Met een glimlach, kwam hij dichterbij en nam hij haar hand. Ze begonnen alle twee te slenteren, langs een pad dat zich een weg baande door de tuin. Ze had zich nog nooit zo gelukkig gevoeld.
Ze popelde om hem zoveel vragen te stellen, zoveel dingen die niet konden wachten, en die ze hem wou zeggen, ze wist amper waar te beginnen. Maar, ze moest ergens beginnen, zo kwam ze op het idee om te beginnen met wat haar het eerst voor de geest kwam.
“Dank je,” zei ze, “voor Rome. Voor het Colosseum. Om me te redden,” zei ze. “Als je niet gekomen zou zijn, op dat moment, dan weet ik niet wat er gebeurd zou zijn.”
Ze draaide zich om en keek hem aan, opeens voelde ze zich onzeker. “Herinner je je dat?” vroeg ze ongerust.
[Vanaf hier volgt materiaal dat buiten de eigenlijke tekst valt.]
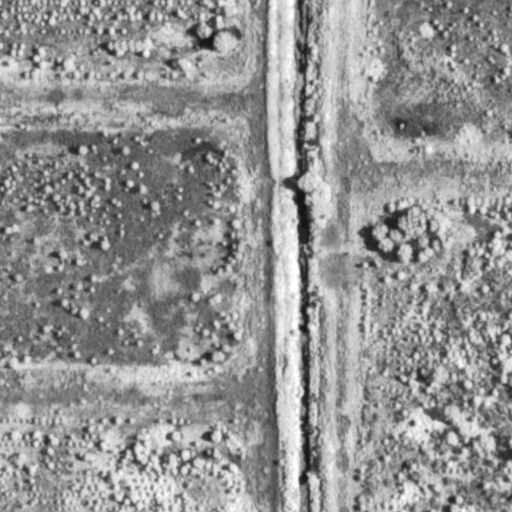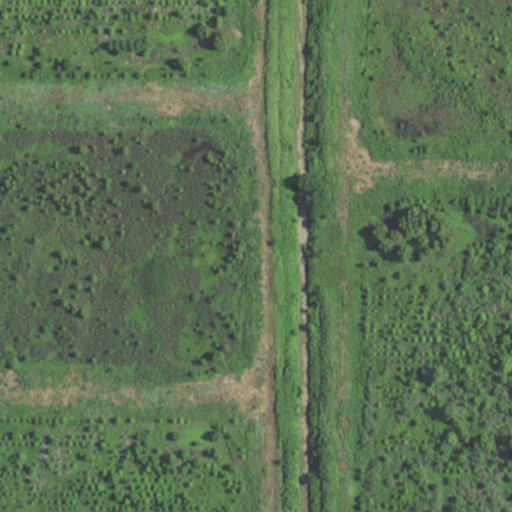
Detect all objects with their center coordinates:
road: (267, 255)
road: (339, 255)
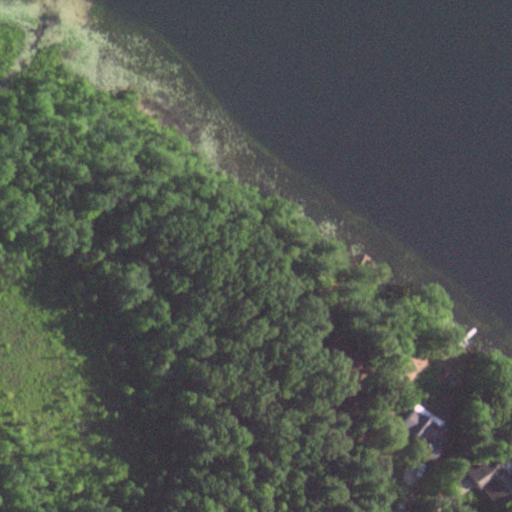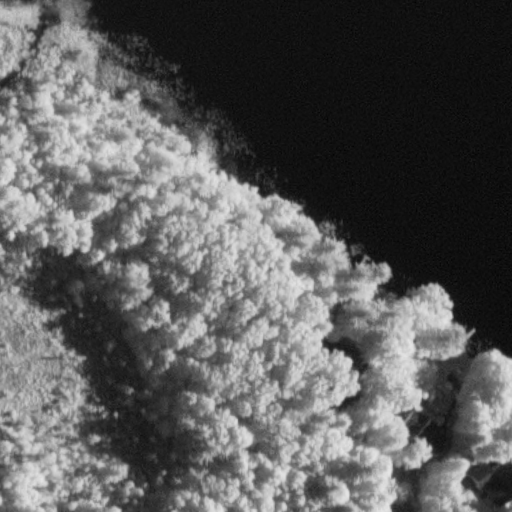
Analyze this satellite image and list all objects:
building: (334, 394)
building: (409, 432)
building: (483, 484)
road: (400, 509)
Hij draaide zich om en hij keek haar aan, en knikte, en ze zag wat hij deed. Eindelijk waren ze tenminste op dezelfde golflengte. Hun geheugens werkten terug. En dat alleen betekende alles voor haar.
“Maar ik heb je niet gered”, zei hij. “Je redde jezelf erg goed zonder mij. In tegendeel, je hebt mij gered. Gewoon om bij jou te zijn – Ik weet niet wat ik zou doen zonder jou”, zei hij.
Terwijl hij in haar hand kneep, voelde ze dat haar hele wereld langzaam maar zeker aan het herstellen was van binnenin.
Terwijl ze door de tuin kuierden, staarde ze met verbazing naar al de soorten bloemen, de fonteinen, de standbeelden. Het was een van de meest romantische plaatsen waar ze ooit was geweest.
“En het spijt me,” voegde ze eraan toe.
Hij keek naar haar, en ze was bang om het te zeggen.
“Van je zoon.”
Zijn gezicht werd donker, en terwijl hij zich afwendde, zag ze echt verdriet op zijn gezicht opflakkeren.
Stom, dacht ze. Waarom moet je nu altijd het moment verknoeien? Waarom had je nu niet tot later kunnen wachten?
Caleb slikte en knikte, te zeer aangedaan door zijn verdriet om zelfs te kunnen spreken.
“En het spijt me van Sera,” voegde Caitlin toe. “Het was nooit mijn bedoeling geweest om tussen jullie beide in te komen staan.”
“Je moet geen spijt hebben,” zei hij. “Dat had niets met jou te maken. Dat was tussen haar en mij. We waren nooit voorbestemd om samen te zijn. Het voelde verkeerd van in het begin.”
“En dan tenslotte, had ik je willen vertellen dat ik me wil verontschuldigen voor wat gebeurde in New York,” voegde ze eraan toe, en ze was blij dat ze dit kwijt kon. “Ik zou je nooit neergestoken hebben, als ik had geweten dat jij het was. Ik zweer het, ik dacht dat je iemand ander was, die van gedaante gewisseld was. Ik zou nog in geen miljoen jaar gedacht hebben dat jij het echt was.”